Try and land a rocket or let an evolution algorithm do it for you.
-
Install pygame for Python 3
pip3 install pygame
-
Run main.py (using Python 3) from the appropriate directory
python3 main.py
-
Play the game or watch the evolution simulator!
I had been wanting to make a simple rocket simulation like this for a little while, but only recently got around to finishing it. Using previous pygame knowledge, it was not too difficult to get the single player mode to work. However, when it came to adding the learning aspect to the training mode, it was not as simple.
Originally, I had thought that an evolutionary algorithm would easily be able to tackle this problem. What I did not know at the time however, was that the fitness score given to each rocket in the generation was being calculated incorrectly, causing little-to-no progress even when the training session reached the 1000th generation.
When little progress was made with this approach, I tried something similar to what is implemented in the pong repository. The rocket would watch how you play in single player mode and try and emulate your moves based on what position and speed it is going. However, I quickly realized that the user would have to play far to many games in order to notice any progress in the trainable rocket.
Finally, I tried a basic Q-Learning approach. The rocket would be given a reward if it did a certain action in a particular position that led it closer to the landing zone and decreased its speed. Likewise, the rocket would be given a punishment if an action did not benefit it in a certain position. The rocket was also given a varying epsilon value to allow it to explore early on, and each action would update a Q Table. However, I think one of the main problems with this was that the rocket had momentum, particularly in the horizontal direction. It's a little difficult to explain, but essentially actions committed by the rocket were sometimes not instantaneous (due to the momentum of the rocket) and therefore the Q Table was not always updated with the correct reward or punishment.

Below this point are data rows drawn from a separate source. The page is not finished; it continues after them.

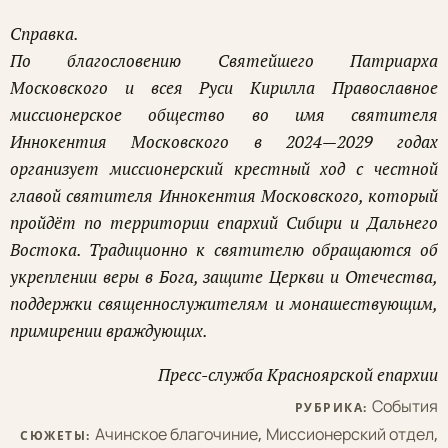
Справка.
По благословению Святейшего Патриарха
Московского и всея Руси Кирилла Православное
миссионерское общество во имя святителя
Иннокентия Московского в 2024—2029 годах
организует миссионерский крестный ход с честной
главой святителя Иннокентия Московского, который
пройдёт по территории епархий Сибири и Дальнего
Востока. Традиционно к святителю обращаются об
укреплении веры в Бога, защите Церкви и Отечества,
поддержки священнослужителям и монашествующим,
примирении враждующих.
Пресс-служба Красноярской епархии
События
РУБРИКА:
Ачинское благочиние
,
Миссионерский отдел
,
СЮЖЕТЫ:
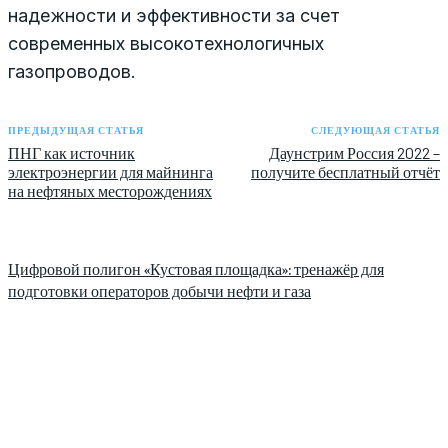
надежности и эффективности за счет
современных высокотехнологичных
газопроводов.
ПРЕДЫДУЩАЯ СТАТЬЯ
СЛЕДУЮЩАЯ СТАТЬЯ
ПНГ как источник
Даунстрим Россия 2022 –
электроэнергии для майнинга
получите бесплатный отчёт
на нефтяных месторождениях
Цифровой полигон «Кустовая площадка»: тренажёр для
подготовки операторов добычи нефти и газа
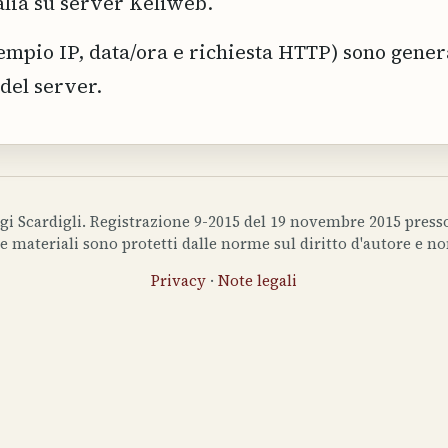
talia su server Keliweb.
empio IP, data/ora e richiesta HTTP) sono generat
del server.
gi Scardigli. Registrazione 9-2015 del 19 novembre 2015 presso
 e materiali sono protetti dalle norme sul diritto d'autore e n
Privacy
·
Note legali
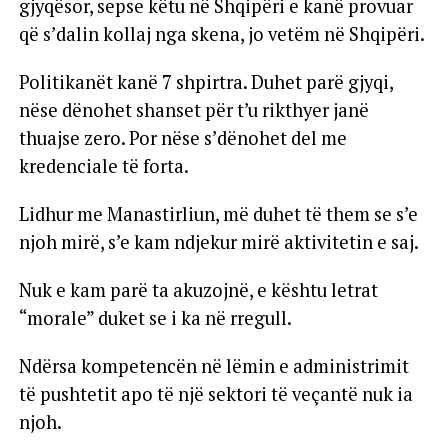
gjyqësor, sepse këtu në Shqipëri e kanë provuar
që s’dalin kollaj nga skena, jo vetëm në Shqipëri.
Politikanët kanë 7 shpirtra. Duhet parë gjyqi,
nëse dënohet shanset për t’u rikthyer janë
thuajse zero. Por nëse s’dënohet del me
kredenciale të forta.
Lidhur me Manastirliun, më duhet të them se s’e
njoh mirë, s’e kam ndjekur mirë aktivitetin e saj.
Nuk e kam parë ta akuzojnë, e kështu letrat
“morale” duket se i ka në rregull.
Ndërsa kompetencën në lëmin e administrimit
të pushtetit apo të një sektori të veçantë nuk ia
njoh.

Eventually, I was able to see my simple mistake with the evolutionary algorithm (rather than giving the rocket a score on its current position, it was also based on its past position as well), and the rockets were making significant progress as the generations progressed.
Unlike most evolutionary algorithms, a rocket with a high score is worse than a rocket with a low score. I kept it this way to illustrate with the numbers how successful a rocket is. The score is based on the rocket's position relative to the landing zone, and its velocity. Therefore a rocket that is close to the landing zone and has a small speed is more likely to land safely.